As for his continuing high medical standards in his practice, Dr. Andy says, “I want my patients to feel perfectly relaxed and safe, so I use only very experi­enced attending physicians when I perform surgery. Most of them are renowned specialists in their fields. For this reason, I have never had a complication in any of my procedures.

“I believe that my training and work overseas with the most needy of people benefits my Tokyo patients because I am exposed to so many different techniques used throughout the world. We use field dressings, older more traditional procedures and new develop­ments—thus, I feel I can bring the best procedures available anywhere to my patients here at home.”

His procedures cover the gamut of cosmetic surgi­cal practices with facial contouring, body sculpting and rejuvenation work.
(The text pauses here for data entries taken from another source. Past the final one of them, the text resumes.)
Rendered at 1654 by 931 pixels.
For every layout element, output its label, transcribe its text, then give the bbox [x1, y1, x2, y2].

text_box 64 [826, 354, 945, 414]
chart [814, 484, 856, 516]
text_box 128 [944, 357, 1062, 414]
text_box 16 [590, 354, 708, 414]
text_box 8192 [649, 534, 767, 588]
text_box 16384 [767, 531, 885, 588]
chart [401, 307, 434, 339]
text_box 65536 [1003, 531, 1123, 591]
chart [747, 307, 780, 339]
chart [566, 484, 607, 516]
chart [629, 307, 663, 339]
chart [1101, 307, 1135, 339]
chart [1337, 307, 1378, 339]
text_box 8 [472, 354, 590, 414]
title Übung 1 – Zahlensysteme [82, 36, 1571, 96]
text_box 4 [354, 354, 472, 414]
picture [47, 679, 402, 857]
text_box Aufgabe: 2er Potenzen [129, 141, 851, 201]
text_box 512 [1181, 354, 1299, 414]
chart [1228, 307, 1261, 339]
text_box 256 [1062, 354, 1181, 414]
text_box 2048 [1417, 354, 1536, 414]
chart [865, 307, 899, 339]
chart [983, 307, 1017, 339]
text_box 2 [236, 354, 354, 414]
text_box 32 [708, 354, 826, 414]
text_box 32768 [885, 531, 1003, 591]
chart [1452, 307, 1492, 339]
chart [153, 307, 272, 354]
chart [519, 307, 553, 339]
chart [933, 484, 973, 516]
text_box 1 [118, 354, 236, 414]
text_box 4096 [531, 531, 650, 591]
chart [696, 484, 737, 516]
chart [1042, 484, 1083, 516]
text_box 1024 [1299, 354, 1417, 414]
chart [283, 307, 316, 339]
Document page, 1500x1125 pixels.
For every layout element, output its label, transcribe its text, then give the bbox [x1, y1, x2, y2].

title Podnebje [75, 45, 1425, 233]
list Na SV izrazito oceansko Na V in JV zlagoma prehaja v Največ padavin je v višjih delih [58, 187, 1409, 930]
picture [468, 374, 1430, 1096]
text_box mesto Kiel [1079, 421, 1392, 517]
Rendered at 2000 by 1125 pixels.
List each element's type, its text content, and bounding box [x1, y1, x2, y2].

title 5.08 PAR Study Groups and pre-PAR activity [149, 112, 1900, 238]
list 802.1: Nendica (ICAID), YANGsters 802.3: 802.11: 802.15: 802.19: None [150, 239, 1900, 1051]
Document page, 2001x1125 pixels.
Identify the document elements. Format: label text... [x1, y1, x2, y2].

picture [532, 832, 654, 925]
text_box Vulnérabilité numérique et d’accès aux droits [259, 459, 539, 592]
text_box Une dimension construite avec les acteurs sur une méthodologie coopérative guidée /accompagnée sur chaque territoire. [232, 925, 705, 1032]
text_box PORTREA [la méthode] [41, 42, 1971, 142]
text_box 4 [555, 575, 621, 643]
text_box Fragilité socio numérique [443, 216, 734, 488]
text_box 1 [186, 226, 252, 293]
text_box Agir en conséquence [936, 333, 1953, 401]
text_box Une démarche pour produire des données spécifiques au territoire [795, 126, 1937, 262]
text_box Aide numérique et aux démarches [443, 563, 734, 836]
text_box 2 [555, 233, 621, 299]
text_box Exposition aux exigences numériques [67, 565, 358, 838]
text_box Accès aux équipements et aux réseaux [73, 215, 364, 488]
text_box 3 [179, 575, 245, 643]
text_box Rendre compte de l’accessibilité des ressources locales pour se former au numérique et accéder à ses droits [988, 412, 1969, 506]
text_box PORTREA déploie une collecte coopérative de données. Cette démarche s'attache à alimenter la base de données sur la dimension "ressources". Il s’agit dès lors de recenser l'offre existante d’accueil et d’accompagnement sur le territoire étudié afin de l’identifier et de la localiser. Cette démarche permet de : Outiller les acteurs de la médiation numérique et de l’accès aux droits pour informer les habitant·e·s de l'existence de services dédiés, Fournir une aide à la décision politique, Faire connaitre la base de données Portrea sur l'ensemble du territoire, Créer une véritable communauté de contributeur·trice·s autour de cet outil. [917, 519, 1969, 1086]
If any Weekender readers might be interested in contributing to Dr. Andy’s humanitarian endeavors, he would like to talk to you about his upcoming trips and some ways for you to help alleviate suffering in the Third World. He would also like to expound on the Rotary Club’s activities and good works which he supports as avidly today as the Rotarians supported him in his youth.